◆ Exercise ◆
Repeat exactly each line of the material, starting from the line that contains "staining of benign" and finishing with the final line.

◆ Information shown ◆
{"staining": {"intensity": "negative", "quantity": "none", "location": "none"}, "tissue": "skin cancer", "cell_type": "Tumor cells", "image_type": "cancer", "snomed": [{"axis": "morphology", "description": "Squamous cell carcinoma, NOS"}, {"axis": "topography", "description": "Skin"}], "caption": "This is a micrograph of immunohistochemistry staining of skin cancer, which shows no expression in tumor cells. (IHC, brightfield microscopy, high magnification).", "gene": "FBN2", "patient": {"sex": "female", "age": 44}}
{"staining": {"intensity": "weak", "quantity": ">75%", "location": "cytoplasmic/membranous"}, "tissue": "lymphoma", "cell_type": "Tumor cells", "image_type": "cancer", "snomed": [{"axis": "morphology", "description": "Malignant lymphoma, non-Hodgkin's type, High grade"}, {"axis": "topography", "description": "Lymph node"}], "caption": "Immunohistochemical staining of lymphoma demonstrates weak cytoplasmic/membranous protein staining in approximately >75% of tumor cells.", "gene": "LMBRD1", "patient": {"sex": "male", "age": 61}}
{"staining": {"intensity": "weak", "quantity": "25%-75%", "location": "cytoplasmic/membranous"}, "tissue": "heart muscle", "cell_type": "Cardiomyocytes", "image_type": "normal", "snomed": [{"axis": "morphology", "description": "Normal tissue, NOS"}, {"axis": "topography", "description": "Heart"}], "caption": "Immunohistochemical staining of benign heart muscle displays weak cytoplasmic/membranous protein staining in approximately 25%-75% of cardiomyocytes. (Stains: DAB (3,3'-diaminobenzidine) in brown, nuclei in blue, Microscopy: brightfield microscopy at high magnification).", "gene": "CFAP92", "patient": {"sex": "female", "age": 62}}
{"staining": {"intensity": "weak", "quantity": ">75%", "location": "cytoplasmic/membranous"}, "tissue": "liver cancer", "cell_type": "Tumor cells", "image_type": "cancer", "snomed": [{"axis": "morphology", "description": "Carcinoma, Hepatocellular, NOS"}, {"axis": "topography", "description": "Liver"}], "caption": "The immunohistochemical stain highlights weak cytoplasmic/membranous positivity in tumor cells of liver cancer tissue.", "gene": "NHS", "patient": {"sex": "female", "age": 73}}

◆ Written solution ◆
{"staining": {"intensity": "weak", "quantity": "25%-75%", "location": "cytoplasmic/membranous"}, "tissue": "heart muscle", "cell_type": "Cardiomyocytes", "image_type": "normal", "snomed": [{"axis": "morphology", "description": "Normal tissue, NOS"}, {"axis": "topography", "description": "Heart"}], "caption": "Immunohistochemical staining of benign heart muscle displays weak cytoplasmic/membranous protein staining in approximately 25%-75% of cardiomyocytes. (Stains: DAB (3,3'-diaminobenzidine) in brown, nuclei in blue, Microscopy: brightfield microscopy at high magnification).", "gene": "CFAP92", "patient": {"sex": "female", "age": 62}}
{"staining": {"intensity": "weak", "quantity": ">75%", "location": "cytoplasmic/membranous"}, "tissue": "liver cancer", "cell_type": "Tumor cells", "image_type": "cancer", "snomed": [{"axis": "morphology", "description": "Carcinoma, Hepatocellular, NOS"}, {"axis": "topography", "description": "Liver"}], "caption": "The immunohistochemical stain highlights weak cytoplasmic/membranous positivity in tumor cells of liver cancer tissue.", "gene": "NHS", "patient": {"sex": "female", "age": 73}}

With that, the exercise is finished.